What this task involves:
Go through the records and report each line holding the string "ACGIH".

(Records contained in a dataset)
- - - - - - -

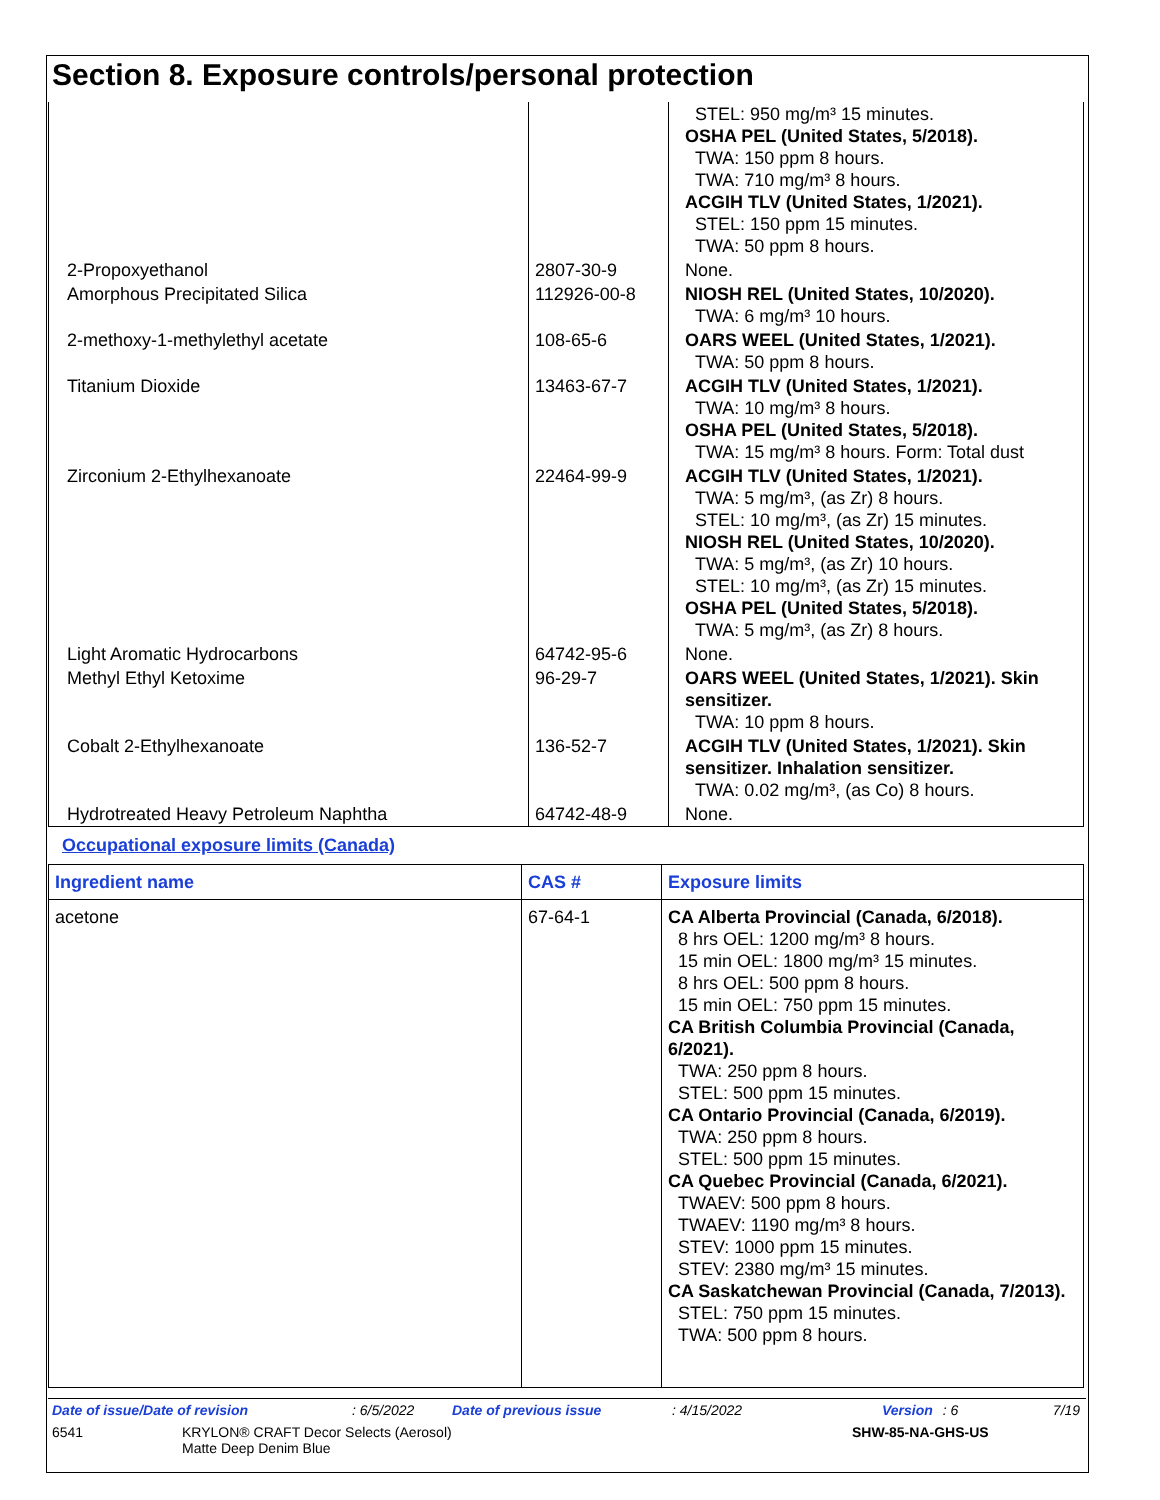Section 8. Exposure controls/personal protection
| | | STEL: 950 mg/m³ 15 minutes. OSHA PEL (United States, 5/2018). TWA: 150 ppm 8 hours. TWA: 710 mg/m³ 8 hours. ACGIH TLV (United States, 1/2021). STEL: 150 ppm 15 minutes. TWA: 50 ppm 8 hours. |
| 2-Propoxyethanol | 2807-30-9 | None. |
| Amorphous Precipitated Silica | 112926-00-8 | NIOSH REL (United States, 10/2020). TWA: 6 mg/m³ 10 hours. |
| 2-methoxy-1-methylethyl acetate | 108-65-6 | OARS WEEL (United States, 1/2021). TWA: 50 ppm 8 hours. |
| Titanium Dioxide | 13463-67-7 | ACGIH TLV (United States, 1/2021). TWA: 10 mg/m³ 8 hours. OSHA PEL (United States, 5/2018). TWA: 15 mg/m³ 8 hours. Form: Total dust |
| Zirconium 2-Ethylhexanoate | 22464-99-9 | ACGIH TLV (United States, 1/2021). TWA: 5 mg/m³, (as Zr) 8 hours. STEL: 10 mg/m³, (as Zr) 15 minutes. NIOSH REL (United States, 10/2020). TWA: 5 mg/m³, (as Zr) 10 hours. STEL: 10 mg/m³, (as Zr) 15 minutes. OSHA PEL (United States, 5/2018). TWA: 5 mg/m³, (as Zr) 8 hours. |
| Light Aromatic Hydrocarbons | 64742-95-6 | None. |
| Methyl Ethyl Ketoxime | 96-29-7 | OARS WEEL (United States, 1/2021). Skin sensitizer. TWA: 10 ppm 8 hours. |
| Cobalt 2-Ethylhexanoate | 136-52-7 | ACGIH TLV (United States, 1/2021). Skin sensitizer. Inhalation sensitizer. TWA: 0.02 mg/m³, (as Co) 8 hours. |
| Hydrotreated Heavy Petroleum Naphtha | 64742-48-9 | None. |
Occupational exposure limits (Canada)
| Ingredient name | CAS # | Exposure limits |
| --- | --- | --- |
| acetone | 67-64-1 | CA Alberta Provincial (Canada, 6/2018). 8 hrs OEL: 1200 mg/m³ 8 hours. 15 min OEL: 1800 mg/m³ 15 minutes. 8 hrs OEL: 500 ppm 8 hours. 15 min OEL: 750 ppm 15 minutes. CA British Columbia Provincial (Canada, 6/2021). TWA: 250 ppm 8 hours. STEL: 500 ppm 15 minutes. CA Ontario Provincial (Canada, 6/2019). TWA: 250 ppm 8 hours. STEL: 500 ppm 15 minutes. CA Quebec Provincial (Canada, 6/2021). TWAEV: 500 ppm 8 hours. TWAEV: 1190 mg/m³ 8 hours. STEV: 1000 ppm 15 minutes. STEV: 2380 mg/m³ 15 minutes. CA Saskatchewan Provincial (Canada, 7/2013). STEL: 750 ppm 15 minutes. TWA: 500 ppm 8 hours. |
Date of issue/Date of revision: 6/5/2022 Date of previous issue: 4/15/2022 Version: 6 7/19
6541 KRYLON® CRAFT Decor Selects (Aerosol)
Matte Deep Denim Blue SHW-85-NA-GHS-US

- - - - - - -

Result:
| | | STEL: 950 mg/m³ 15 minutes. OSHA PEL (United States, 5/2018). TWA: 150 ppm 8 hours. TWA: 710 mg/m³ 8 hours. ACGIH TLV (United States, 1/2021). STEL: 150 ppm 15 minutes. TWA: 50 ppm 8 hours. |
| Titanium Dioxide | 13463-67-7 | ACGIH TLV (United States, 1/2021). TWA: 10 mg/m³ 8 hours. OSHA PEL (United States, 5/2018). TWA: 15 mg/m³ 8 hours. Form: Total dust |
| Zirconium 2-Ethylhexanoate | 22464-99-9 | ACGIH TLV (United States, 1/2021). TWA: 5 mg/m³, (as Zr) 8 hours. STEL: 10 mg/m³, (as Zr) 15 minutes. NIOSH REL (United States, 10/2020). TWA: 5 mg/m³, (as Zr) 10 hours. STEL: 10 mg/m³, (as Zr) 15 minutes. OSHA PEL (United States, 5/2018). TWA: 5 mg/m³, (as Zr) 8 hours. |
| Cobalt 2-Ethylhexanoate | 136-52-7 | ACGIH TLV (United States, 1/2021). Skin sensitizer. Inhalation sensitizer. TWA: 0.02 mg/m³, (as Co) 8 hours. |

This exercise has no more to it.